1. What is your favorite word? thank you
2. What is your least favorite word? saying sorry to people
3. What turns you on? (I rephrased with, "What do you like?") riding my bike
4. What turns you off? (I rephrased with, What don't you like?") I don't like saying stupid.
5. What sound or noise do you love? elephants squirting water and crocodiles going snap, snap, snap and coyotes yelling
(Well alrighty.)
6. What sound or noise do you hate? People saying, "Everybody is stupid."
7. What is your favorite curse word? (I asked him what his favorite bad word was. He responded with) dumb
(First I had to explain that it was okay for him to answer and I wouldn't be mad.)8. What profession other than your own would you like to attempt? Being a Grandpa
(Melt my heart.)9. What profession would you not like to do?

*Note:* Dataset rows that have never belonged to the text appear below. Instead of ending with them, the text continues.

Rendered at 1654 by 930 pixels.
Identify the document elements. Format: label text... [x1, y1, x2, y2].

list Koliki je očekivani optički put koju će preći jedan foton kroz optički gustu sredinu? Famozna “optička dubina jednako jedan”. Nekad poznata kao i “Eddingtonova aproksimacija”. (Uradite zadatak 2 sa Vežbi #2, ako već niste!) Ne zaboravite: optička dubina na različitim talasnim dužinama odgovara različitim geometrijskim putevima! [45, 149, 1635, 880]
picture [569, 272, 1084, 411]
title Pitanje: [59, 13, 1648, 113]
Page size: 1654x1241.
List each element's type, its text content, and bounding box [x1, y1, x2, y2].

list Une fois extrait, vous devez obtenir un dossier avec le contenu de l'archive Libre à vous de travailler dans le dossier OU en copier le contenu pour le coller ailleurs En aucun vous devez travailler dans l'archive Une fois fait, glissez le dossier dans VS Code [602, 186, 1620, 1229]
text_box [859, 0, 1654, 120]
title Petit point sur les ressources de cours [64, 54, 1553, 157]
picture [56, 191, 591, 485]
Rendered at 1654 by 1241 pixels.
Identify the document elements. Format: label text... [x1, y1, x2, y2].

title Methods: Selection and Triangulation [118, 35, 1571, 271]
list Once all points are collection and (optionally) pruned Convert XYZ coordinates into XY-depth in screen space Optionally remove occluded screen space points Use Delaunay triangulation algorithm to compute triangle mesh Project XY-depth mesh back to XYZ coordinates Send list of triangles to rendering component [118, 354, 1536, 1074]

Be a karate kid
10. If Heaven exists, what would you like to hear God say when you arrive at the Pearly Gates? (I omitted the "If Heaven exists" part) Well done. You died.
(When he said, "Well done," I just about passed out from thinking my kid was adorably amazing. He paused and then, with this dramatic flat voice, declared, "You died." And I laughed hysterically.)
I can't believe it's been almost 2 years exactly since you first posted about his birth mother wanting to meet with you. Also, I agree, overalls on little boys really are adorable!